The truth about cause and effect in Industry Super Fund governance – guest post from Michael Willis

Corporate governance expert and former Finsia President Michael Willis has written an article (reproduced below) on the debate over the Commonwealth Government’s push to get independent directors on to industry super fund boards that are now dominated by union and employer representatives (see this SMH article for background).  Mike originally published this piece on LinkedIn and I’m grateful he has given me permission to republish it.

The truth about cause and effect in Industry Super Fund governance

An early lesson in my philosophy studies was on the difference between cause and coincidence. The industry super fund lobby may need a refresher course in this principle.

The CEO of IFM Investors and lead advocate for the industry fund sector, Brett Himbury, recently linked the successful out-performance of some industry super funds, and their asset allocation decisions, to the control exercised by unions and employer delegates over these funds (Australian Financial Review, 22 September 2015).

It is one thing to crow, quite legitimately, about the strong performance of these funds, generated in large part from their decisions to overweight their funds in alternate assets. Subsequent events proved this to be a wise decision, and these funds can legitimately use this success in their promotion and marketing.

It is quite another matter to connect this decision with the peculiar governance structure of these funds, where the board seats are tightly held – typically 50% by trade union representatives and 50% by employer industrial associations, with the chair alternating between them.

Mr Himbury has expressed concern over the federal government’s planned legislative changes to ensure that at least a third of board posts, and the chair, are independent of the unions and industry associations. This change arose in part from revelations of inappropriately close relationships between super fund management and some unions.

Mr Himbury linked, at least implicitly, the severing of this tight control to the undermining of asset allocation decision making and to potentially poorer investment returns.

Trade unions are held in high regard in many parts of the workforce, and there is a case to be made for financially unskilled workers placing trust in their union to represent their interests and oversee the manager of their retirement nest eggs.

However, there is also a compelling argument that independent directors, not beholden to sectoral interests and able to act in the interests of members, take their fiduciary interests more seriously.

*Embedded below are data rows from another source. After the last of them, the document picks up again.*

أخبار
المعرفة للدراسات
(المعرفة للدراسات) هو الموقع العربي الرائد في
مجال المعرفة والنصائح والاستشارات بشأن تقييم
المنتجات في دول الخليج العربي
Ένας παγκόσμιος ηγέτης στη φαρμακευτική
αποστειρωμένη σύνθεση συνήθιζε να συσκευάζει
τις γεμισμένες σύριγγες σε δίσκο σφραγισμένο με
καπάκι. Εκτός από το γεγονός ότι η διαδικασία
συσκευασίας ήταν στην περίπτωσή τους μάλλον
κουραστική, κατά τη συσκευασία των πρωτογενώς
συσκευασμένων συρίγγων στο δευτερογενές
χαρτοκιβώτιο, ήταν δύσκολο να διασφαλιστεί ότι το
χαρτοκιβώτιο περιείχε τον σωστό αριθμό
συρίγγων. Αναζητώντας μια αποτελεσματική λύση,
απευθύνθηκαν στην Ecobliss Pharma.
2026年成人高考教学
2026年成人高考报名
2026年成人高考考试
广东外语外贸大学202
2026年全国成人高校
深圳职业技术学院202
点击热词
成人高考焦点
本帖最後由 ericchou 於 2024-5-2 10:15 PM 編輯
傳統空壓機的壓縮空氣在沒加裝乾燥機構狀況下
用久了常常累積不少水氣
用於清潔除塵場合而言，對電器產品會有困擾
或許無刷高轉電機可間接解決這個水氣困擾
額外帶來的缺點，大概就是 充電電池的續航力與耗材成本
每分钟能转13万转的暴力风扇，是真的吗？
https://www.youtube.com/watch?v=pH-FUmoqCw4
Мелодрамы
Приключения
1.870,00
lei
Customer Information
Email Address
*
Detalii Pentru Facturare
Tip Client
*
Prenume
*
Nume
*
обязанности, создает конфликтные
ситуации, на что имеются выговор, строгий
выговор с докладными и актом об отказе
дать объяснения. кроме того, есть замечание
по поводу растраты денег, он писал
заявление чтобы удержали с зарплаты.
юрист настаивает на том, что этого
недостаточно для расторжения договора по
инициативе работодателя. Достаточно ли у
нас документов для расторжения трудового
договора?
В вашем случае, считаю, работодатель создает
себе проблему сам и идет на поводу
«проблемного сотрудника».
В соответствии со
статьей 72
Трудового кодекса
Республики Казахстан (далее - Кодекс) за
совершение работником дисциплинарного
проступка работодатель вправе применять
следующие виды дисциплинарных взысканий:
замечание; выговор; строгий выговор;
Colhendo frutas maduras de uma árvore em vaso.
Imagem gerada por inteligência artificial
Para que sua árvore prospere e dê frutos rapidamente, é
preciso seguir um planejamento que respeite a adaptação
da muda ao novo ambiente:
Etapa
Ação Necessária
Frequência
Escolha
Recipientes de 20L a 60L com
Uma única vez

The presence of independent directors, with an independent chair, can ensure that the investment decisions are made in the interests of members rather than the employer’s industrial interests or the union’s political or commercial interests. For example: is it possible for an employer delegates to advocate that their industry be sufficiently weighted in an investment portfolio? Or on the other side, could a union delegate push to ensure a fund’s advertising is appropriately spent through the union’s network, or that members’ funds be invested according to a particular political agenda? In such cases, decisions may not be in the interests of fund members.

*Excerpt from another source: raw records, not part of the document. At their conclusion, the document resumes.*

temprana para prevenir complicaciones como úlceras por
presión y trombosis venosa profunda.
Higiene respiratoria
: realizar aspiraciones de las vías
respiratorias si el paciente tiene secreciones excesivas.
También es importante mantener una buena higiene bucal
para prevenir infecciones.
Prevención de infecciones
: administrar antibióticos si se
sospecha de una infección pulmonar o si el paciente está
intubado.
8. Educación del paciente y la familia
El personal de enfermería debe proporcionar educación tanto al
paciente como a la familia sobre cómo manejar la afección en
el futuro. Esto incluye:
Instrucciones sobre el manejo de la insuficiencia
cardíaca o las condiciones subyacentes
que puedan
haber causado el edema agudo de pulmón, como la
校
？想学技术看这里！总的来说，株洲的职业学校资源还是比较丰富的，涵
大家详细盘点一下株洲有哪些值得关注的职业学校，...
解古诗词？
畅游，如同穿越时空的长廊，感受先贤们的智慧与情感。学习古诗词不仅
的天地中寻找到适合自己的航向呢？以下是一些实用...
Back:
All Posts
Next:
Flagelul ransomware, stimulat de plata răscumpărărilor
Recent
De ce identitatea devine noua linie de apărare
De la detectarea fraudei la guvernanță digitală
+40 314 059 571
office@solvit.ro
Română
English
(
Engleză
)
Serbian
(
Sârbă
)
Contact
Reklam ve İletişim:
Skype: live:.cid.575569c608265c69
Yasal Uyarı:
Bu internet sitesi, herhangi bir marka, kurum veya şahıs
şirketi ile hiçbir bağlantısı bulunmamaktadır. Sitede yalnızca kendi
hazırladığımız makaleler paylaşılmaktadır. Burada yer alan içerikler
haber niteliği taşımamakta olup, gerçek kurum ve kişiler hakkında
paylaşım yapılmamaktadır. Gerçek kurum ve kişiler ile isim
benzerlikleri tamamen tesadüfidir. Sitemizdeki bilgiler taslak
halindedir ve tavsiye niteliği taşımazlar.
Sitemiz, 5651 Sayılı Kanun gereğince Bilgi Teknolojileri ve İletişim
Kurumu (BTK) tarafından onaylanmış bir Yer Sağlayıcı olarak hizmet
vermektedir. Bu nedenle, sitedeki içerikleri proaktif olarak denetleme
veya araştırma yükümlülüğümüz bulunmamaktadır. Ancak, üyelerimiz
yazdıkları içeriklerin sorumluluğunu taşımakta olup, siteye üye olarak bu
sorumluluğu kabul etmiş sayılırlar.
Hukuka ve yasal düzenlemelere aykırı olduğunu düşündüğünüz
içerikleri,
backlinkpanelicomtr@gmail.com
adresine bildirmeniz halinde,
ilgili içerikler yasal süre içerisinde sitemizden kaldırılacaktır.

A more balanced board, with sufficient independent directors not aligned to unions or employers, can ensure that these sorts of conflicts are managed and avoided, and the members’ interests are protected.

The fear of Mr Himbury, that asset allocation may be constrained by these independent directors, appears to be groundless. An experienced independent director, acting in the interests of members, would be no more willing to reject the advice of asset consultants than union or employer delegates. There is no “causal” factor here, merely a coincidence between the peculiar governance of these funds and an unconnected performance success.

Sound corporate governance principles should apply to the superannuation industry, and these collaborations between unions and employer peaks should not be excluded from the transparency and accountability that board independence provides.

Michael Willis is a Senior Advisor at Effective Governance Pty Ltd. He is also the Honorary Treasurer of Independent Schools Queensland. The opinions expressed here are his own.